Task objective
Copy the items from the top through the line that contains "picture [47, 365, 1606, 815]", substituting "bounding box" for "bbox" and leaving everything else unchanged.

Layout annotation data:
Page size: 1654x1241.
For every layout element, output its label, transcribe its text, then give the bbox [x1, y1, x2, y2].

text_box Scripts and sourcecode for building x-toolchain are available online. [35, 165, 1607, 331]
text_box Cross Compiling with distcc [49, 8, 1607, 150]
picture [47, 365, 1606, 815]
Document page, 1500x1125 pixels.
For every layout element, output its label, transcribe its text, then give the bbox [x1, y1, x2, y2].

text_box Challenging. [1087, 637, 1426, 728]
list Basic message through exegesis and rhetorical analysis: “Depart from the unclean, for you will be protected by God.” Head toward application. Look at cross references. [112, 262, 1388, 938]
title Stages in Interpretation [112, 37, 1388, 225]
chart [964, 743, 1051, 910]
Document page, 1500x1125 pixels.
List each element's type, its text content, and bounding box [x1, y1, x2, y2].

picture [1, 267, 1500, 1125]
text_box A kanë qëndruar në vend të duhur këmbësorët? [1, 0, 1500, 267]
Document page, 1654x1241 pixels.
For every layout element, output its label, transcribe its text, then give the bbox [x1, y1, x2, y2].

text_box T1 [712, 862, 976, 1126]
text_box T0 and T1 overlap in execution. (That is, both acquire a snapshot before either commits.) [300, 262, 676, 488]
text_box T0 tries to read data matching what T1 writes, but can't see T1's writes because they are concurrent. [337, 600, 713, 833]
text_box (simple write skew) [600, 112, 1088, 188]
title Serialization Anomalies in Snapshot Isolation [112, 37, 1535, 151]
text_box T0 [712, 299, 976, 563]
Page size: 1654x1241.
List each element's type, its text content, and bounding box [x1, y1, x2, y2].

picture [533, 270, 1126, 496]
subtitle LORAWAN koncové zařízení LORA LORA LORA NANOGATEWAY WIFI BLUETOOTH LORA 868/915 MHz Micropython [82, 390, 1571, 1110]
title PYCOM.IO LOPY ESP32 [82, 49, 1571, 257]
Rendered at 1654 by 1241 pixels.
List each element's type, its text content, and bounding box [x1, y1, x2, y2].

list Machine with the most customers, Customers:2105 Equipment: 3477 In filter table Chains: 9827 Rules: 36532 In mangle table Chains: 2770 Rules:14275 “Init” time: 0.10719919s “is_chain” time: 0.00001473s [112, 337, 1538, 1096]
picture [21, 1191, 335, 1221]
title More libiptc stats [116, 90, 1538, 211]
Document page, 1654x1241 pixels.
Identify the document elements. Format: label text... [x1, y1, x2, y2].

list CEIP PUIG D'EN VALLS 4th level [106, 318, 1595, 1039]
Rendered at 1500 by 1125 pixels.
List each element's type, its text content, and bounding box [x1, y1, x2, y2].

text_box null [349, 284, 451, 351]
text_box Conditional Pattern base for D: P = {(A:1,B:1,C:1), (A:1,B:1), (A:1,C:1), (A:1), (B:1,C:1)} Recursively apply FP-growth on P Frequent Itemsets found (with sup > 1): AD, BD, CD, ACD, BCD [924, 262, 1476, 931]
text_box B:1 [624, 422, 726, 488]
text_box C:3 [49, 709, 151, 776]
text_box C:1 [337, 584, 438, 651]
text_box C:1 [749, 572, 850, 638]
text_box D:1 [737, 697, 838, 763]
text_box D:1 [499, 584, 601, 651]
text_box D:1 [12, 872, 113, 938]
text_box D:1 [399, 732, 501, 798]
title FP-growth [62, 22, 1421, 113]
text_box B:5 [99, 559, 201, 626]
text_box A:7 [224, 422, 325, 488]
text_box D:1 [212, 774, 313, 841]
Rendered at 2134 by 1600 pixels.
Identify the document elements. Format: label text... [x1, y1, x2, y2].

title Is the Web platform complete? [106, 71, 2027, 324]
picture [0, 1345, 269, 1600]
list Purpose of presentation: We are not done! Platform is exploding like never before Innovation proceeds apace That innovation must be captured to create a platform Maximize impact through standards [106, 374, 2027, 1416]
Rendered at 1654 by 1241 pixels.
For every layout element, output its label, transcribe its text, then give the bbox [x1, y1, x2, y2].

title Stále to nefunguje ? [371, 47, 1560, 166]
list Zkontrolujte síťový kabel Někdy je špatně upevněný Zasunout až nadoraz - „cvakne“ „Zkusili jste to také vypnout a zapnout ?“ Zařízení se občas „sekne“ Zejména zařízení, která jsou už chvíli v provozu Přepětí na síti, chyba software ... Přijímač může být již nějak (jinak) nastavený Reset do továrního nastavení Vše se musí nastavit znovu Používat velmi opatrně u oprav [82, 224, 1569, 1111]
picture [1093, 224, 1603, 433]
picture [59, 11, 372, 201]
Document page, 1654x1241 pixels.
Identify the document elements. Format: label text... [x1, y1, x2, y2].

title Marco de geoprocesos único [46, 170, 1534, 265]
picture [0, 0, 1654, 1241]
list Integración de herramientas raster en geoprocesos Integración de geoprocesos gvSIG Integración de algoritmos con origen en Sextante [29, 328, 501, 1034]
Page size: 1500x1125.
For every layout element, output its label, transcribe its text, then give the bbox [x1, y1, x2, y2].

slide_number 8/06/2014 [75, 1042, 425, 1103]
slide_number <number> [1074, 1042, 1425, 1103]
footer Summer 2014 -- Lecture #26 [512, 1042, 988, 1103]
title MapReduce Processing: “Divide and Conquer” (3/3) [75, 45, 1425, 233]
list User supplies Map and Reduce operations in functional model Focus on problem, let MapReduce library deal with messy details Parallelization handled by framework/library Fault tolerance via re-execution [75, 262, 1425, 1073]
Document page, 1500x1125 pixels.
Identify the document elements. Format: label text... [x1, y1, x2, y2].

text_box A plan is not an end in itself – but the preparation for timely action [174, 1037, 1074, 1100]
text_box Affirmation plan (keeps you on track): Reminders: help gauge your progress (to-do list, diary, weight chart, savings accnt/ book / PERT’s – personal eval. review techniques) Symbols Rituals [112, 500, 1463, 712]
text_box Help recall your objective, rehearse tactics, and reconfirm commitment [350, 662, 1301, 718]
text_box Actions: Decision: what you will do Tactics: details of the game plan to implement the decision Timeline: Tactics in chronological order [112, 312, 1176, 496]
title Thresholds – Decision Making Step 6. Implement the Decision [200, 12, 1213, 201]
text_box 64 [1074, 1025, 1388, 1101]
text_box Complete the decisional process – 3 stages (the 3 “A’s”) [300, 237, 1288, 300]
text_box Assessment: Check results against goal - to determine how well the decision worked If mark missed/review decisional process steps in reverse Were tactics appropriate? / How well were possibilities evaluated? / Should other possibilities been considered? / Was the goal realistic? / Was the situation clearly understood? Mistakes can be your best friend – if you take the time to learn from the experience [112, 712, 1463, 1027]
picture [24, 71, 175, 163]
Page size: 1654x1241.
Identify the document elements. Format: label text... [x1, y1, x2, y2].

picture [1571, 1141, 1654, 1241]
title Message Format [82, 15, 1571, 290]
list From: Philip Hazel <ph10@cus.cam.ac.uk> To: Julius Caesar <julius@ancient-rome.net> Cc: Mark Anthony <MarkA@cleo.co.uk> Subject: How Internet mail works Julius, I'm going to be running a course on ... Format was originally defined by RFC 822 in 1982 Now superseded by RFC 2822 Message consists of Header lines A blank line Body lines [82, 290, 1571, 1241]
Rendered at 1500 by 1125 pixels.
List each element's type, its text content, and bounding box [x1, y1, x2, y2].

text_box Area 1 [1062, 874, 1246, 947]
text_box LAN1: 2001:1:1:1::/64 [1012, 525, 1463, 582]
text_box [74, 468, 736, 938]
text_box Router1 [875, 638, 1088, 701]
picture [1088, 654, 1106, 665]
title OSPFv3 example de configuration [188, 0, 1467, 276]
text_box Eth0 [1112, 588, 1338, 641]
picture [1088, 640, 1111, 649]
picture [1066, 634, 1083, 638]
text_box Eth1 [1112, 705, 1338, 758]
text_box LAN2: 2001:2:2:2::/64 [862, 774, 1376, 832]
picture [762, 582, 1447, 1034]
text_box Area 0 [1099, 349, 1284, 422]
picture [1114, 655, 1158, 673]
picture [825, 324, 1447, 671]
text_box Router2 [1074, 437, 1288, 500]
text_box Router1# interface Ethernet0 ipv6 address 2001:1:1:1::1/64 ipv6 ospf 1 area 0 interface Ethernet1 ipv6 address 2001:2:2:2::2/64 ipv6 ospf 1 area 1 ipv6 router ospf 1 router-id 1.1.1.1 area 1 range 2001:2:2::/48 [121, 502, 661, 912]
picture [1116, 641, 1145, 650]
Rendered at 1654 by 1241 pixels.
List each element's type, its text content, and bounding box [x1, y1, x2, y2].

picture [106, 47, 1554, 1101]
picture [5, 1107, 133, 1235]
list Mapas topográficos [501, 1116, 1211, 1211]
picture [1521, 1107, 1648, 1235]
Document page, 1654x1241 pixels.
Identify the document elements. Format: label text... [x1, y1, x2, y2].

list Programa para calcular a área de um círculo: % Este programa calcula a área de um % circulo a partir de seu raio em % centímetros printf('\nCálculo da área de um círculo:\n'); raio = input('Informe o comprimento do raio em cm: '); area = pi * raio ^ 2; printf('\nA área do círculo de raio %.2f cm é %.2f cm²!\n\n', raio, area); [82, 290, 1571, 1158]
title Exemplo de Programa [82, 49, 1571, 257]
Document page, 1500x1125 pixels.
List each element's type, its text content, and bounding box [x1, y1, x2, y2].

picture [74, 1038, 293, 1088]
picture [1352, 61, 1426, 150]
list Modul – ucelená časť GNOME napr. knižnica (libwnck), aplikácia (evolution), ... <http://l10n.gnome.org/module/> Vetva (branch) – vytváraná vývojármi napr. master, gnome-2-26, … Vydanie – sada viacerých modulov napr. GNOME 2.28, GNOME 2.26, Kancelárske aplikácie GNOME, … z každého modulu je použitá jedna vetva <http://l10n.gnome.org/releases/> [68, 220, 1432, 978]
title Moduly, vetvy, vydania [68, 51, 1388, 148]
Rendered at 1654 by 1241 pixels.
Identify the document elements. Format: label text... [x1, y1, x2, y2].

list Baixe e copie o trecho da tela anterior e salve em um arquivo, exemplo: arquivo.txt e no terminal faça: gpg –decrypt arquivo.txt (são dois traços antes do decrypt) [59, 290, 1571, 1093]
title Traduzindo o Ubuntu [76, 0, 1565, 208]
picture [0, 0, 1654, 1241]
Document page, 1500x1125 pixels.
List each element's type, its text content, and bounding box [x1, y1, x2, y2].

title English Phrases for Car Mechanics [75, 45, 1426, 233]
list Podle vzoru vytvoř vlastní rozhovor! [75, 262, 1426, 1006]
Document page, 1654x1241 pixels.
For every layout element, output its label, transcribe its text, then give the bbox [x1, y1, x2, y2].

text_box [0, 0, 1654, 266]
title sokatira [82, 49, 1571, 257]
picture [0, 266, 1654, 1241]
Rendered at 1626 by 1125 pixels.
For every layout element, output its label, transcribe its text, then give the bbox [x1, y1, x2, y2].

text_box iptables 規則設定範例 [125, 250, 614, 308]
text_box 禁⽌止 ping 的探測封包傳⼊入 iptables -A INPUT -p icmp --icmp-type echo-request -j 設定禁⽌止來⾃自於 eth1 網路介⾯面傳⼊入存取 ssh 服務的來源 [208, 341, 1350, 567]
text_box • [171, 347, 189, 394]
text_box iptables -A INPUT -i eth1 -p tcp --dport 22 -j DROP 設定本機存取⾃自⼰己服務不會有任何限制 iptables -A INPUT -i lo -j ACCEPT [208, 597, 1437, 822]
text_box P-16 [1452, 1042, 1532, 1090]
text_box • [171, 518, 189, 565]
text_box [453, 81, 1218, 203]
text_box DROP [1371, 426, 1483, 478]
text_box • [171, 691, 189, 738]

Task solution
Page size: 1654x1241.
For every layout element, output its label, transcribe its text, then give the bounding box [x1, y1, x2, y2].

text_box Scripts and sourcecode for building x-toolchain are available online. [35, 165, 1607, 331]
text_box Cross Compiling with distcc [49, 8, 1607, 150]
picture [47, 365, 1606, 815]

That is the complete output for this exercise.